MATERIAL SUPPLIED:
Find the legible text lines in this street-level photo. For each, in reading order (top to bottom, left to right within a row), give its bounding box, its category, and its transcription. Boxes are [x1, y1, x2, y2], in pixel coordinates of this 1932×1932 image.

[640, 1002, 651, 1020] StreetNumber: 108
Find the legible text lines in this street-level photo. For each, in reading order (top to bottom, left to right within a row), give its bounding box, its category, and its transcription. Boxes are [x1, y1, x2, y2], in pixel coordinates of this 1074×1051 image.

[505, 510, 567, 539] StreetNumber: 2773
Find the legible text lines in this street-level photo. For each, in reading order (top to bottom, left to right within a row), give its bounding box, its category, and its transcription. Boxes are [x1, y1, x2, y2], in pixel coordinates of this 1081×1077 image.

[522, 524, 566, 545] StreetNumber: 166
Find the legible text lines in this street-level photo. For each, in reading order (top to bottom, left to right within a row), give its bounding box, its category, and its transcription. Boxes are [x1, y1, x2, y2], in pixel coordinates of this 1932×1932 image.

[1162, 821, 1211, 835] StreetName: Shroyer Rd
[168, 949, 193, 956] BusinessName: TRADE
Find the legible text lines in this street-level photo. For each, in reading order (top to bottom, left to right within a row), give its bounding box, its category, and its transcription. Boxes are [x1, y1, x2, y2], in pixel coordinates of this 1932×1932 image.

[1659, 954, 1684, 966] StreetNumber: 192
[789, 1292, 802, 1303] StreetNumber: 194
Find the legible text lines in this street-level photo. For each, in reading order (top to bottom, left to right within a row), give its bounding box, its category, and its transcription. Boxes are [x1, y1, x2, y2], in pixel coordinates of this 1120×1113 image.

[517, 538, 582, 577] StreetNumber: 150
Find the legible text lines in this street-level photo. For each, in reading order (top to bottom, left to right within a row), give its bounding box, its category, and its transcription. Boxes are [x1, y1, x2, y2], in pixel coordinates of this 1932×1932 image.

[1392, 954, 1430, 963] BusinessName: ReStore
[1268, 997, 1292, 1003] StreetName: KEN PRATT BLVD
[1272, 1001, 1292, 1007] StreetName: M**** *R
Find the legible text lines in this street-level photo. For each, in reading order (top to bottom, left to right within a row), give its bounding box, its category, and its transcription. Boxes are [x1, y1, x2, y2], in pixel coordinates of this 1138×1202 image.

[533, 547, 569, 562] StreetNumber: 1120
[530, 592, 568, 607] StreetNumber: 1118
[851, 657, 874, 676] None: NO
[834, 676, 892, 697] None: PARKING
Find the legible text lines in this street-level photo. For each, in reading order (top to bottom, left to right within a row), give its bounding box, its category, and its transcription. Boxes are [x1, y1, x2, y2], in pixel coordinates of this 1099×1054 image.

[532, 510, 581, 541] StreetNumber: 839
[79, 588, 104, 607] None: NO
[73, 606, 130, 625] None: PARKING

AIM OF THE EXERCISE: Copy every line of the material above word for word, keeping each character, number and line break as it stands.

RIGHT ANSWER:
Find the legible text lines in this street-level photo. For each, in reading order (top to bottom, left to right within a row), give its bounding box, its category, and its transcription. Boxes are [x1, y1, x2, y2], in pixel coordinates of this 1932×1932 image.

[640, 1002, 651, 1020] StreetNumber: 108
Find the legible text lines in this street-level photo. For each, in reading order (top to bottom, left to right within a row), give its bounding box, its category, and its transcription. Boxes are [x1, y1, x2, y2], in pixel coordinates of this 1074×1051 image.

[505, 510, 567, 539] StreetNumber: 2773
Find the legible text lines in this street-level photo. For each, in reading order (top to bottom, left to right within a row), give its bounding box, its category, and its transcription. Boxes are [x1, y1, x2, y2], in pixel coordinates of this 1081×1077 image.

[522, 524, 566, 545] StreetNumber: 166
Find the legible text lines in this street-level photo. For each, in reading order (top to bottom, left to right within a row), give its bounding box, its category, and its transcription. Boxes are [x1, y1, x2, y2], in pixel coordinates of this 1932×1932 image.

[1162, 821, 1211, 835] StreetName: Shroyer Rd
[168, 949, 193, 956] BusinessName: TRADE
Find the legible text lines in this street-level photo. For each, in reading order (top to bottom, left to right within a row), give its bounding box, its category, and its transcription. Boxes are [x1, y1, x2, y2], in pixel coordinates of this 1932×1932 image.

[1659, 954, 1684, 966] StreetNumber: 192
[789, 1292, 802, 1303] StreetNumber: 194
Find the legible text lines in this street-level photo. For each, in reading order (top to bottom, left to right within a row), give its bounding box, its category, and its transcription. Boxes are [x1, y1, x2, y2], in pixel coordinates of this 1120×1113 image.

[517, 538, 582, 577] StreetNumber: 150
Find the legible text lines in this street-level photo. For each, in reading order (top to bottom, left to right within a row), give its bounding box, its category, and its transcription. Boxes are [x1, y1, x2, y2], in pixel coordinates of this 1932×1932 image.

[1392, 954, 1430, 963] BusinessName: ReStore
[1268, 997, 1292, 1003] StreetName: KEN PRATT BLVD
[1272, 1001, 1292, 1007] StreetName: M**** *R
Find the legible text lines in this street-level photo. For each, in reading order (top to bottom, left to right within a row), give its bounding box, its category, and its transcription. Boxes are [x1, y1, x2, y2], in pixel coordinates of this 1138×1202 image.

[533, 547, 569, 562] StreetNumber: 1120
[530, 592, 568, 607] StreetNumber: 1118
[851, 657, 874, 676] None: NO
[834, 676, 892, 697] None: PARKING
Find the legible text lines in this street-level photo. For each, in reading order (top to bottom, left to right within a row), give its bounding box, its category, and its transcription. Boxes are [x1, y1, x2, y2], in pixel coordinates of this 1099×1054 image.

[532, 510, 581, 541] StreetNumber: 839
[79, 588, 104, 607] None: NO
[73, 606, 130, 625] None: PARKING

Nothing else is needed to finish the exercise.